His face fell, and in bitter disappointment he sank heavily into a chair.
‘Then he didn't buy them for me after all. Curse him,' he added violently. ‘What cruel luck! And I've been thinking all day of what I'd do with the money.'
‘Why, what were you going to do?' she asked.
‘What's the good of thinking about that now? Oh, I wanted the money so badly.'
She gave a laugh and handed him a telegram.
‘I was only having a joke with you. I opened it.'
He tore it out of her hands. Macalister had bought him two hun
dred and fifty shares and sold them at the half-crown profit he had suggested. The commission note was to follow next day. For one moment Philip was furious with Mildred for her cruel jest, but then he could only think of his joy.
‘It makes such a difference to me,' he cried. ‘I'll stand you a new dress if you like.'
‘I want it badly enough,' she answered.
‘I'll tell you what I'm going to do. I'm going to be operated upon at the end of July.'
‘Why, have you got something the matter with you?' she interrupted.
It struck her that an illness she did not know of might explain what had so much puzzled her. He flushed, for he hated to refer to his deformity.
‘No, but they think they can do something to my foot. I couldn't spare the time before, but now it doesn't matter so much. I shall start my dressing in October instead of next month. I shall only be in hospital a few weeks and then we can go away to the seaside for the rest of the summer. It'll do us all good, you and the baby and me.'
‘Oh, let's go to Brighton, Philip, I like Brighton, you get such a nice class of people there.'
Philip had vaguely thought of some little fishing village in Cornwall, but as she spoke it occurred to him that Mildred would be bored to death there.
‘I don't mind where we go as long as I get the sea.'
He did not know why, but he had suddenly an irresistible longing for the sea. He wanted to bathe, and he thought with delight of splashing about in the salt water. He was a good swimmer, and nothing exhilarated him like a rough sea.
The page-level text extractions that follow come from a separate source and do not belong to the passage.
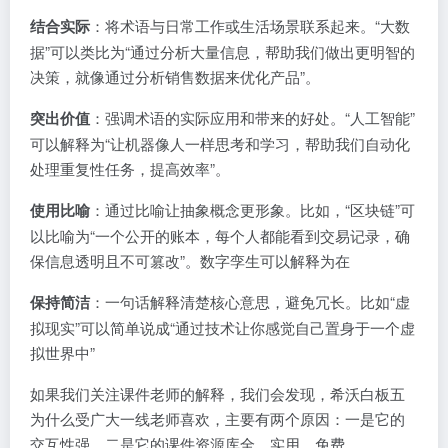
结合实际
：将术语与日常工作或生活场景联系起来。“大数
据”可以类比为“通过分析大量信息，帮助我们做出更明智的
决策，就像通过分析销售数据来优化产品”。
突出价值
：强调术语的实际应用和带来的好处。“人工智能”
可以解释为“让机器像人一样思考和学习，帮助我们自动化
处理重复性任务，提高效率”。
使用比喻
：通过比喻让抽象概念更形象。比如，“区块链”可
以比喻为“一个公开的账本，每个人都能看到交易记录，确
保信息透明且不可篡改”。数字孪生可以解释为在
保持简洁
：一句话解释清楚核心意思，避免冗长。比如“虚
拟现实”可以简单说成“通过技术让你感觉自己置身于一个虚
拟世界中”
如果我们关注课件老师的解释，我们会发现，希沃白板五
为什么受广大一线老师喜欢，主要有两个原因：一是它的
交互性强，二是它的课件资源库全、实用、免费。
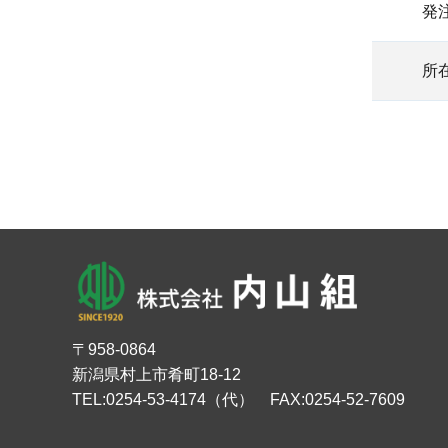
発
所
〒958-0864
新潟県村上市肴町18-12
TEL:0254-53-4174（代） FAX:0254-52-7609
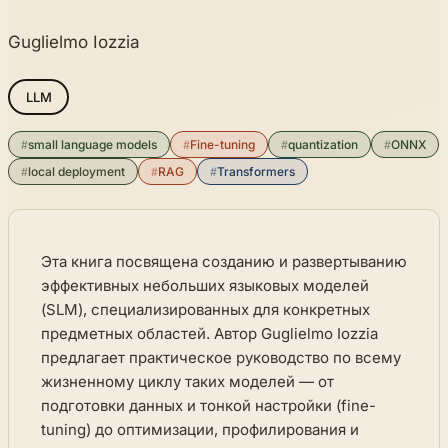
Guglielmo Iozzia
LLM
#
small language models
#
Fine-tuning
#
quantization
#
ONNX
#
local deployment
#
RAG
#
Transformers
Эта книга посвящена созданию и развертыванию
эффективных небольших языковых моделей
(SLM), специализированных для конкретных
предметных областей. Автор Guglielmo Iozzia
предлагает практическое руководство по всему
жизненному циклу таких моделей — от
подготовки данных и тонкой настройки (fine-
tuning) до оптимизации, профилирования и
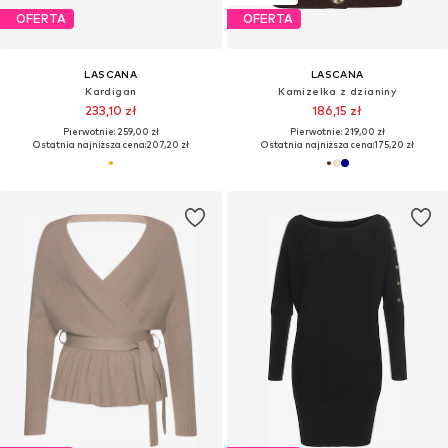
OFERTA
OFERTA
LASCANA
LASCANA
Kardigan
Kamizelka z dzianiny
233,10 zł
186,15 zł
Pierwotnie: 259,00 zł
Pierwotnie: 219,00 zł
Ostatnia najniższa cena:
207,20 zł
Ostatnia najniższa cena:
175,20 zł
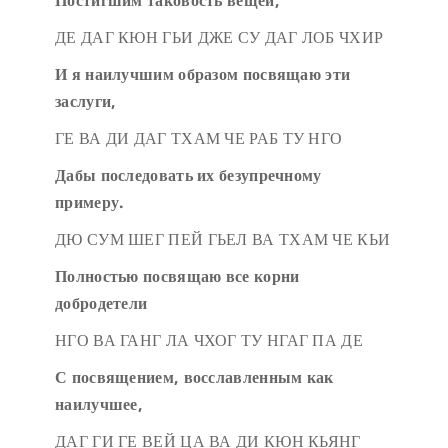
Постигшим таковость вещей,
ДЕ ДАГ КЮН ГЬИ ДЖЕ СУ ДАГ ЛОБ ЧХИР
И я наилучшим образом посвящаю эти
заслуги,
ГЕ ВА ДИ ДАГ ТХАМ ЧЕ РАБ ТУ НГО
Дабы последовать их безупречному
примеру.
ДЮ СУМ ШЕГ ПЕЙ ГЬЕЛ ВА ТХАМ ЧЕ КЬИ
Полностью посвящаю все корни
добродетели
НГО ВА ГАНГ ЛА ЧХОГ ТУ НГАГ ПА ДЕ
С посвящением, восславленным как
наилучшее,
ДАГ ГИ ГЕ ВЕЙ ЦА ВА ДИ КЮН КЬЯНГ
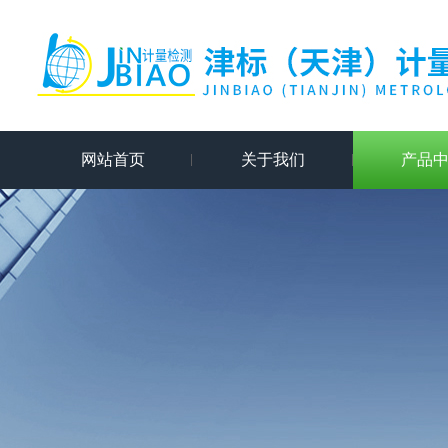
网站首页
关于我们
产品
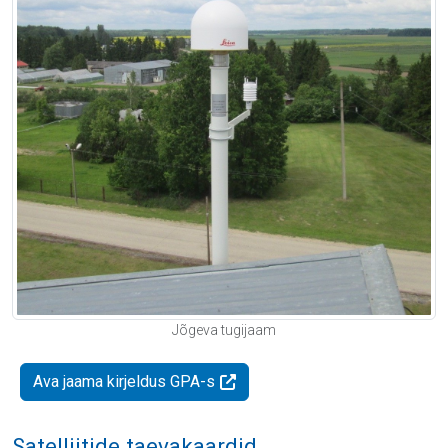
Jõgeva tugijaam
Ava jaama kirjeldus GPA-s
Satelliitide taevakaardid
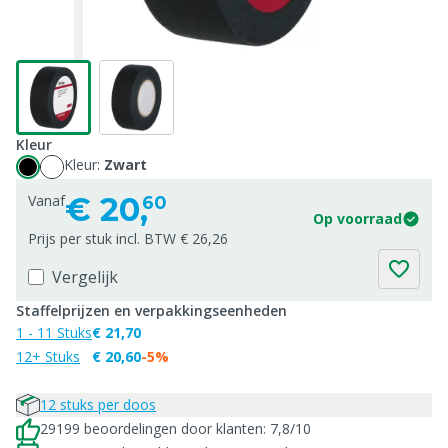
Kleur
Kleur:
Zwart
€
20,
Vanaf
60
Op voorraad
Prijs per stuk incl. BTW € 26,26
Vergelijk
Staffelprijzen en verpakkingseenheden
1 - 11 Stuks
€ 21,70
12+ Stuks
€ 20,60
-5%
12 stuks per doos
29199 beoordelingen door klanten: 7,8/10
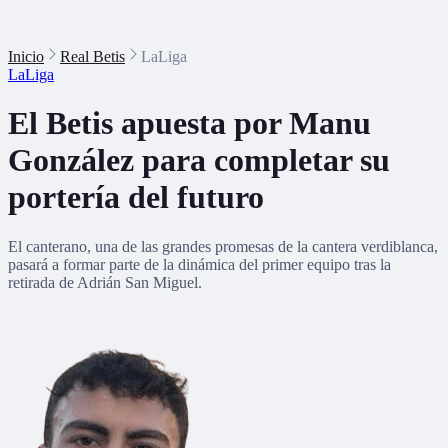
Inicio
Real Betis
LaLiga
LaLiga
El Betis apuesta por Manu
González para completar su
portería del futuro
El canterano, una de las grandes promesas de la cantera verdiblanca,
pasará a formar parte de la dinámica del primer equipo tras la
retirada de Adrián San Miguel.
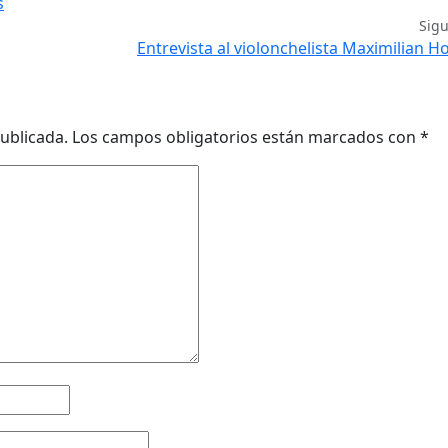
s
Sig
Entrevista al violonchelista Maximilian 
ublicada.
Los campos obligatorios están marcados con
*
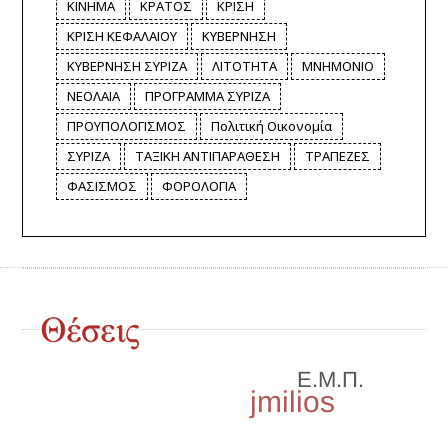
ΚΙΝΗΜΑ
ΚΡΑΤΟΣ
ΚΡΙΣΗ
ΚΡΙΣΗ ΚΕΦΑΛΑΙΟΥ
ΚΥΒΕΡΝΗΣΗ
ΚΥΒΕΡΝΗΣΗ ΣΥΡΙΖΑ
ΛΙΤΟΤΗΤΑ
ΜΝΗΜΟΝΙΟ
ΝΕΟΛΑΙΑ
ΠΡΟΓΡΑΜΜΑ ΣΥΡΙΖΑ
ΠΡΟΥΠΟΛΟΓΙΣΜΟΣ
Πολιτική Οικονομία
ΣΥΡΙΖΑ
ΤΑΞΙΚΗ ΑΝΤΙΠΑΡΑΘΕΣΗ
ΤΡΑΠΕΖΕΣ
ΦΑΣΙΣΜΟΣ
ΦΟΡΟΛΟΓΙΑ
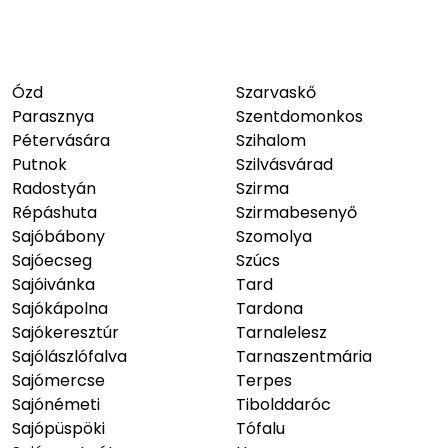
Ózd
Szarvaskő
Parasznya
Szentdomonkos
Pétervására
Szihalom
Putnok
Szilvásvárad
Radostyán
Szirma
Répáshuta
Szirmabesenyő
Sajóbábony
Szomolya
Sajóecseg
Szúcs
Sajóivánka
Tard
Sajókápolna
Tardona
Sajókeresztúr
Tarnalelesz
Sajólászlófalva
Tarnaszentmária
Sajómercse
Terpes
Sajónémeti
Tibolddaróc
Sajópüspöki
Tófalu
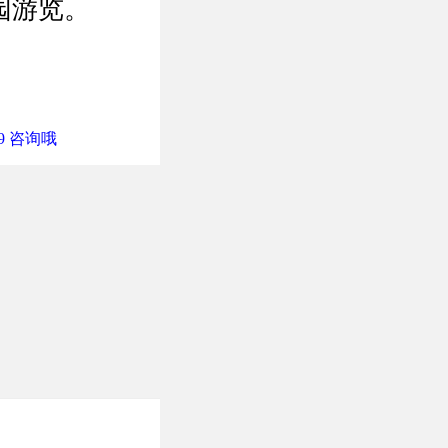
园游览。
9 咨询哦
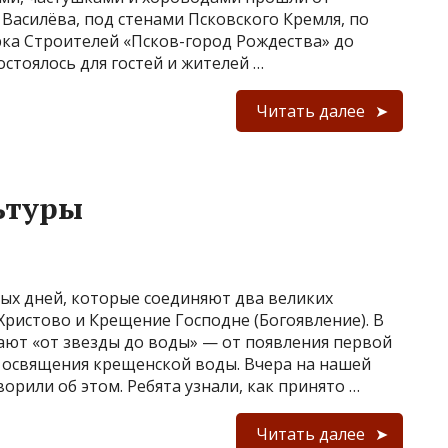
 Василёва, под стенами Псковского Кремля, по
ка Строителей «Псков-город Рождества» до
остоялось для гостей и жителей …
Читать далее
ьтуры
ых дней, которые соединяют два великих
Христово и Крещение Господне (Богоявление). В
ают «от звезды до воды» — от появления первой
 освящения крещенской воды. Вчера на нашей
орили об этом. Ребята узнали, как принято …
Читать далее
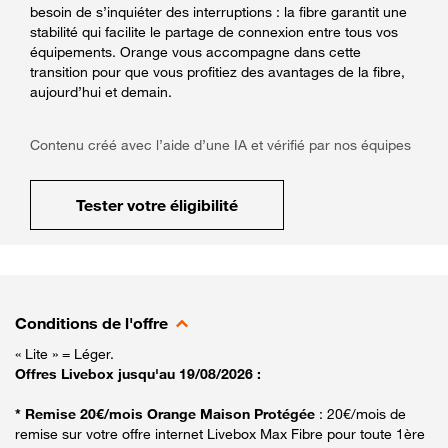
besoin de s’inquiéter des interruptions : la fibre garantit une
stabilité qui facilite le partage de connexion entre tous vos
équipements. Orange vous accompagne dans cette
transition pour que vous profitiez des avantages de la fibre,
aujourd’hui et demain.
Contenu créé avec l’aide d’une IA et vérifié par nos équipes
Tester votre éligibilité
Conditions de l'offre
« Lite » = Léger.
Offres Livebox jusqu'au 19/08/2026 :
* Remise 20€/mois Orange Maison Protégée
: 20€/mois de
remise sur votre offre internet Livebox Max Fibre pour toute 1ère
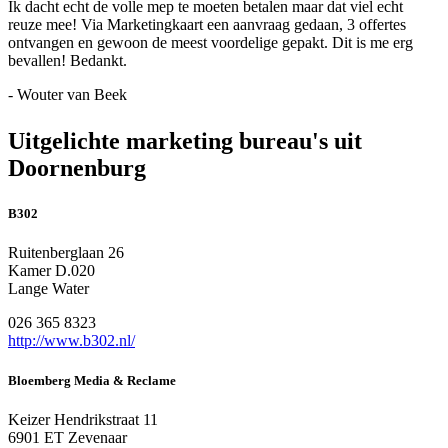
Ik dacht echt de volle mep te moeten betalen maar dat viel echt
reuze mee! Via Marketingkaart een aanvraag gedaan, 3 offertes
ontvangen en gewoon de meest voordelige gepakt. Dit is me erg
bevallen! Bedankt.
- Wouter van Beek
Uitgelichte marketing bureau's uit
Doornenburg
B302
Ruitenberglaan 26
Kamer D.020
Lange Water
026 365 8323
http://www.b302.nl/
Bloemberg Media & Reclame
Keizer Hendrikstraat 11
6901 ET Zevenaar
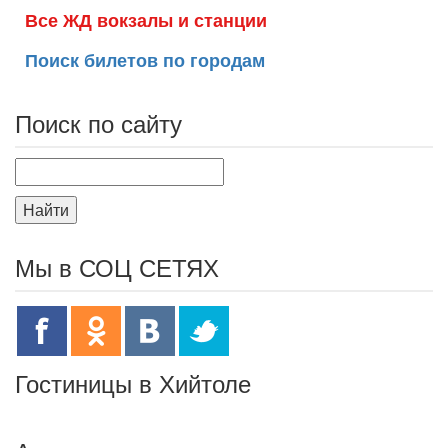
Все ЖД вокзалы и станции
Поиск билетов по городам
Поиск по сайту
Найти
Мы в СОЦ СЕТЯХ
Гостиницы в Хийтоле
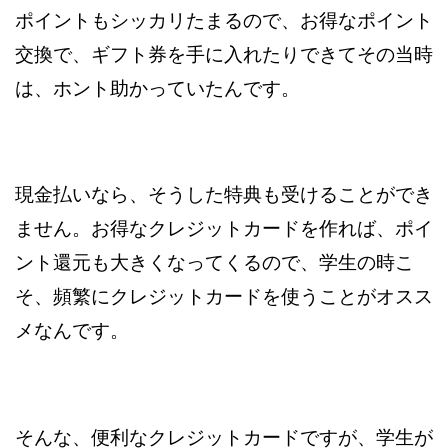
ポイントもシッカリたまるので、お得なポイント
交換で、ギフト券を手に入れたりできてその当時
は、ホント助かっていたんです。
現金払いなら、そうした特典も受けることができ
ません。お得なクレジットカードを作れば、ポイ
ント還元も大きくなってくるので、学生の時こ
そ、頻繁にクレジットカードを使うことがオスス
メなんです。
そんな、便利なクレジットカードですが、学生が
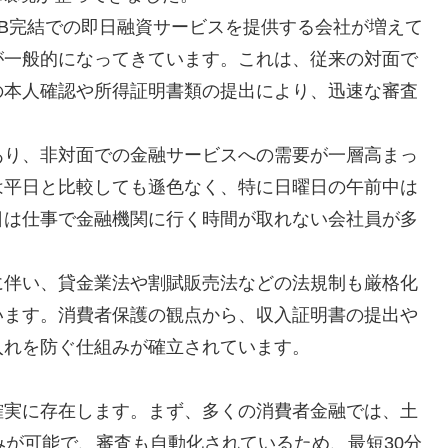
B完結での即日融資サービスを提供する会社が増えて
が一般的になってきています。これは、従来の対面で
の本人確認や所得証明書類の提出により、迅速な審査
あり、非対面での金融サービスへの需要が一層高まっ
は平日と比較しても遜色なく、特に日曜日の午前中は
日は仕事で金融機関に行く時間が取れない会社員が多
に伴い、貸金業法や割賦販売法などの法規制も厳格化
います。消費者保護の観点から、収入証明書の提出や
入れを防ぐ仕組みが確立されています。
確実に存在します。まず、多くの消費者金融では、土
みが可能で、審査も自動化されているため、最短30分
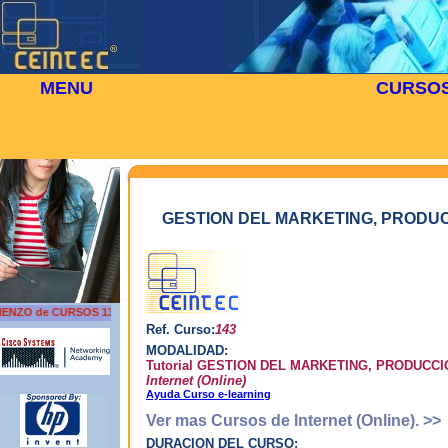
MENU
CURSO
⬜
🎓 CURSOS
Inicio
Cursos
>
>
Curso de GESTION DEL MARKETING, PRODUCC
El e
En cumpl
nos facil
form
siendo ut
posi
Usted tien
ense
y 
GESTION DEL MARKETING, PRODUC
comunic
T
Un s
apre
guía
adqu
NZO de CURSOS 13 DE AGOSTO
Ref. Curso:
143
¿Cu
MODALIDAD:
Tutorial GESTION DEL MARKETING, PRODUCC
Internet (Online)
Ayuda Curso e-learning
Ver mas Cursos de Internet (Online). >>
Apr
DURACION DEL CURSO:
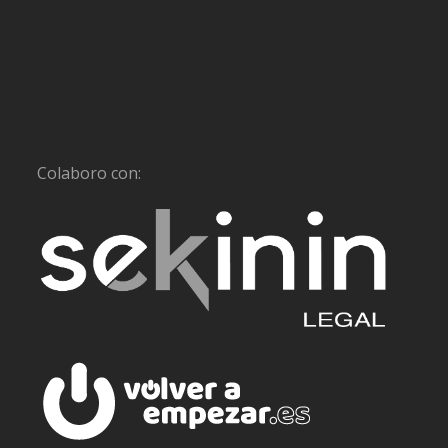
Colaboro con:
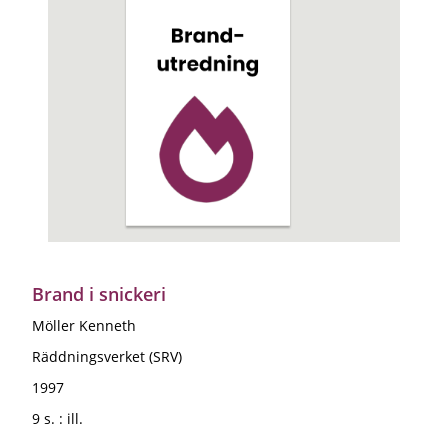
Brand i snickeri
Möller Kenneth
Räddningsverket (SRV)
1997
9 s. : ill.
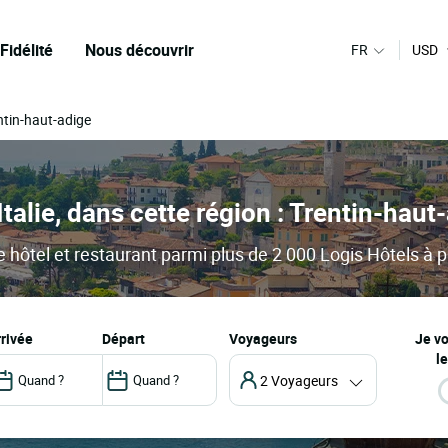
Fidélité
Nous découvrir
FR
USD
ntin-haut-adige
Italie, dans cette région : Trentin-haut
 hôtel et restaurant parmi plus de 2 000 Logis Hôtels à pe
arrivée
départ
Voyageurs
Je v
le
2 Voyageurs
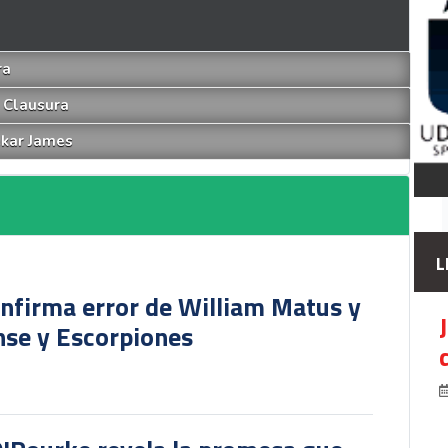
ra
l Clausura
ekar James
L
onfirma error de William Matus y
nse y Escorpiones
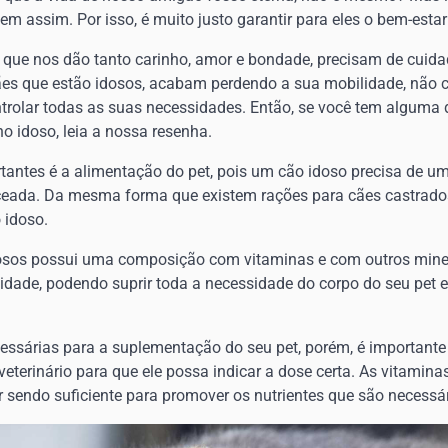
 assim. Por isso, é muito justo garantir para eles o bem-estar
 que nos dão tanto carinho, amor e bondade, precisam de cuida
ães que estão idosos, acabam perdendo a sua mobilidade, não
rolar todas as suas necessidades. Então, se você tem alguma
o idoso, leia a nossa resenha.
antes é a alimentação do pet, pois um cão idoso precisa de u
ceada. Da mesma forma que existem rações para cães castrados 
 idoso.
dosos possui uma composição com vitaminas e com outros mine
 idade, podendo suprir toda a necessidade do corpo do seu pet
essárias para a suplementação do seu pet, porém, é importante
terinário para que ele possa indicar a dose certa. As vitamina
r sendo suficiente para promover os nutrientes que são necessár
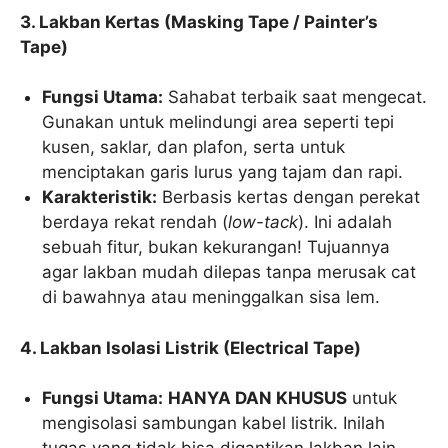
3. Lakban Kertas (Masking Tape / Painter’s
Tape)
Fungsi Utama:
Sahabat terbaik saat mengecat.
Gunakan untuk melindungi area seperti tepi
kusen, saklar, dan plafon, serta untuk
menciptakan garis lurus yang tajam dan rapi.
Karakteristik:
Berbasis kertas dengan perekat
berdaya rekat rendah (
low-tack
). Ini adalah
sebuah fitur, bukan kekurangan! Tujuannya
agar lakban mudah dilepas tanpa merusak cat
di bawahnya atau meninggalkan sisa lem.
4. Lakban Isolasi Listrik (Electrical Tape)
Fungsi Utama:
HANYA DAN KHUSUS
untuk
mengisolasi sambungan kabel listrik. Inilah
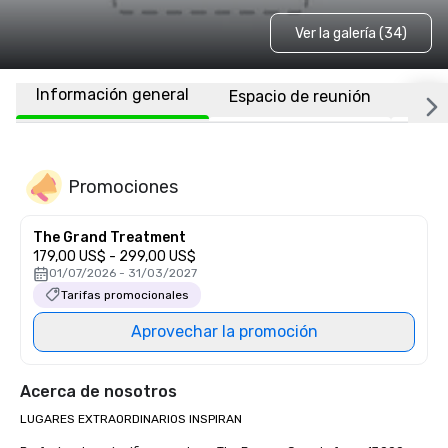
Ver la galería (34)
Información general
Espacio de reunión
Habi
Promociones
The Grand Treatment
179,00 US$ - 299,00 US$
01/07/2026 - 31/03/2027
Tarifas promocionales
Aprovechar la promoción
Acerca de nosotros
LUGARES EXTRAORDINARIOS INSPIRAN

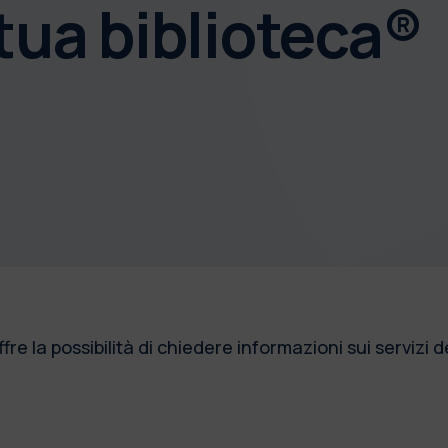
tua biblioteca®
fre la possibilità di chiedere informazioni sui servizi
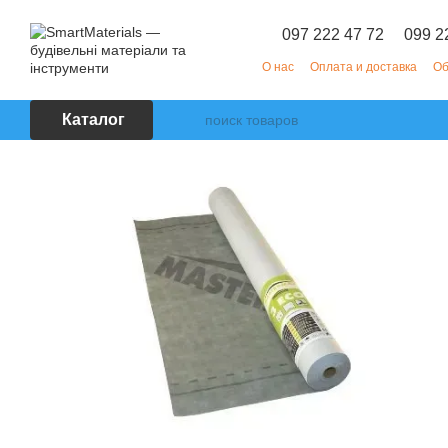
Перейти к основному контенту
097 222 47 72
099 2
О нас
Оплата и доставка
Об
Каталог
‘I say, it will be jolly,' he cried.
‘It'll be like a honeymoon, won't it?' she said. ‘How much can I have for my new dress, Phil?'
XCIV
PHILIP ASKED Mr Jacobs, the assistant-surgeon for whom he had dressed, to do the operation. Jacobs accepted with pleasure, since he was interested just then in neglected talipes and was getting together materials for a paper. He warned Philip that he could not make his foot like the other, but he thought he could do a good deal; and though he would always limp he would be able to wear a boot less unsightly than that which he had been accustomed to. Philip remembered how he had prayed to a God who was able to remove mountains for him who had faith, and he smiled bitterly.